Die Unstatistik bringt die Wahrheit hinter den Zahlen ans Tageslicht. Diesmal: die Bilanz des Blitzmarathons
Am 18./19. September wurde vielerorts die Geschwindigkeit kontrolliert
Am 18./19. September wurde vielerorts die Geschwindigkeit kontrolliert
© dpa

Die Bilanz des diesjährigen „Blitzer Marathons“ scheint eindeutig: „Die Blitzer-Bilanz der Bundesländer: Saarländer und Sachsen sind die schlimmsten Raser“, schrieb etwa „Spiegel Online“ am 19. September nach den bundesweiten Radarkontrollen. Außerdem habe sich die Raser-Quote erhöht: Bei der diesjährigen habe sich jeder 32. Fahrer nicht an das Tempolimit gehalten, während es vor einem Jahr nur jeder 36. Fahrer gewesen sei. Auf den ersten Blick ein erstaunliches Ergebnis, waren doch im Jahr 2013 rund 2000 Polizisten mehr im Einsatz und die Kontrollen fanden an rund 1000 Standorten mehr statt.

· · · · · · ·

**AUFGABE A**
Jeder wievielte Fahrer hielt sich laut dem Auszug zum Blitzmarathon beim diesjährigen Durchgang nicht an das Tempolimit?
**AUFGABE B**
Kopiere aus dem Auszug den Abschnitt zwischen „Die Bilanz des diesjährigen“ und „Standorten mehr statt.“, beide eingeschlossen, Wort für Wort.
Die Datensätze braucht man hierfür nicht.

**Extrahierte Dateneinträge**
· · · · · · ·

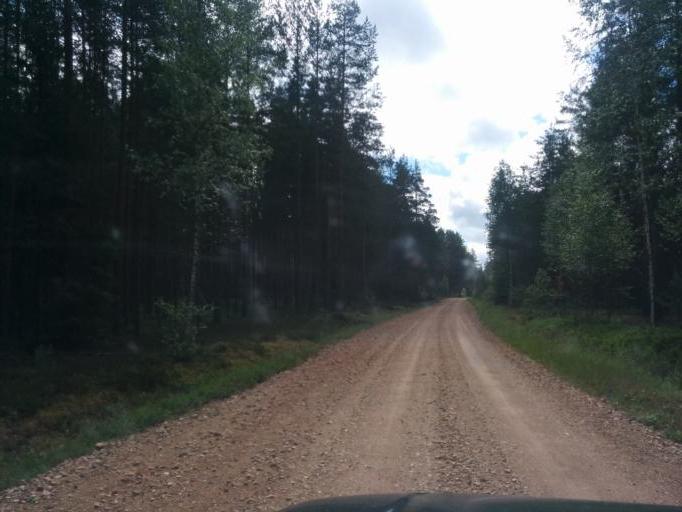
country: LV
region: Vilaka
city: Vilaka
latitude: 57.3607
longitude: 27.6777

· · · · · · ·

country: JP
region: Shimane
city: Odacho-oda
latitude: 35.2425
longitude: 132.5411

· · · · · · ·

**ANTWORT A**
Jeder 32. Fahrer.

**ANTWORT B**
Die Bilanz des diesjährigen „Blitzer Marathons“ scheint eindeutig: „Die Blitzer-Bilanz der Bundesländer: Saarländer und Sachsen sind die schlimmsten Raser“, schrieb etwa „Spiegel Online“ am 19. September nach den bundesweiten Radarkontrollen. Außerdem habe sich die Raser-Quote erhöht: Bei der diesjährigen habe sich jeder 32. Fahrer nicht an das Tempolimit gehalten, während es vor einem Jahr nur jeder 36. Fahrer gewesen sei. Auf den ersten Blick ein erstaunliches Ergebnis, waren doch im Jahr 2013 rund 2000 Polizisten mehr im Einsatz und die Kontrollen fanden an rund 1000 Standorten mehr statt.